Extract to read —
######

Re: PROV-ISSUE-8: defining generation in terms of `IVPT of'

It's not clear to me yet that the model *needs* to distinguish these cases, even 
if we can recognize them.

My quote of the day comes from the schema.org debate:
"In my experience, metadata design efforts tend to fall into the trap of 
focusing more about what could be said about a topic rather than what needs to 
be said in order to support use cases of the consuming software."
-- Henry Sivonen, http://hsivonen.iki.fi/schema-org-and-communities/

#g
--


Khalid Belhajjame wrote:
>    Hi Jim and Luc,
> 
> I agree with Luc, Jim point is a good one. I find it more relevant to 
> derivation than generation, though. 
> Generally, derivation can be though of as a relationship that connects 
> an IVPT of a thing to another IVPT of the same or different thing. I can 
> only think of two options to deal with the point raised by Jim. Either:
> - we add a property to IVPT that identify the thing that the IVPT gives 
> a view about, or
> - specialize the derivation relationship, by creating two 
> sub-relationships that distinguish between the two cases.
> Personally, I prefer the second one, as it spares us the problem of 
> having to identify “thing”, at least for the moment.

######

Saved entries —
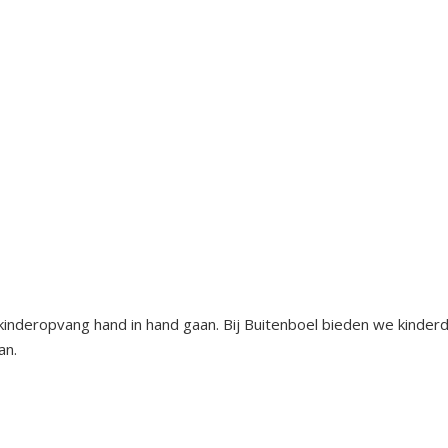
kinderopvang hand in hand gaan. Bij Buitenboel bieden we kinde
aan.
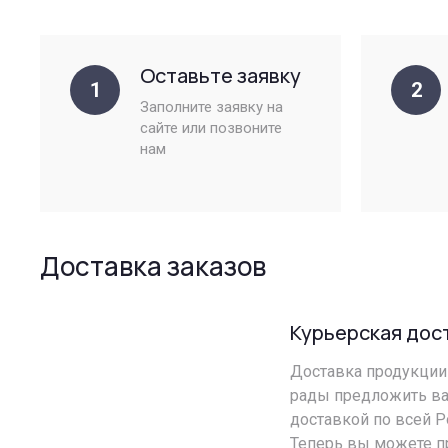
Оставьте заявку
1
2
Заполните заявку на
сайте или позвоните
нам
Доставка заказов
Курьерская дос
Доставка продукции 
рады предложить ва
доставкой по всей Р
Теперь вы можете п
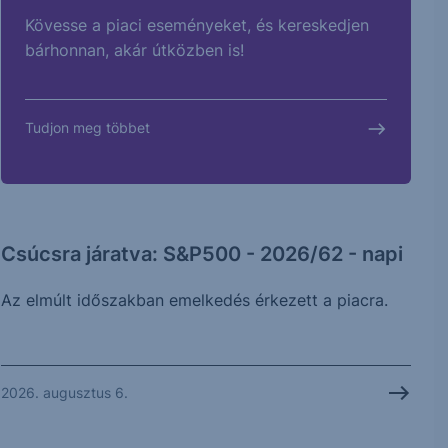
Kövesse a piaci eseményeket, és kereskedjen
bárhonnan, akár útközben is!
Tudjon meg többet
Csúcsra járatva: S&P500 - 2026/62 - napi
Az elmúlt időszakban emelkedés érkezett a piacra.
2026. augusztus 6.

######

Parts of the exercise —
[1] Report every line of the listing that contains the string "заявку".
[2] Extend the mailing-list message on defining generation and derivation, starting immediately after its final sentence.

Answers for each item —
[1]
Оставьте заявку
Заполните заявку на

[2]
> 
> Thanks, khalid
> 
> On 10/06/2011 08:09, Luc Moreau wrote:
>> Hi Jim,
>>
>> *very* good questions, that's the essence of IVPT, I think.
>>
>> I don't have answers, and need to think about this.
>>
>> I was looking at Generation alone, you seem to allude to Derivation.
>> Their definitions may need to be drafted together.  I will think about 
>> this.
>>
>> Luc
>>
>> On 10/06/11 02:28, Myers, Jim wrote:
>>> This would mean that a heating process modifies an egg to create a 
>>> warm egg, it does not transform a cold egg into a warm egg?
>>>
>>> Or do you mean both - a process execution can turn one thing into 
>>> another, these things can be considered IVPTs of a thing that 
>>> participates in the process execution/ is modified by the process 
>>> execution? And in an open world assumption, a witness doesn't have to 
>>> report the modified thing or can decline to identify/report either of 
>>> things in IVPT roles depending on their ability to observe and the 
>>> use case they wish to enable?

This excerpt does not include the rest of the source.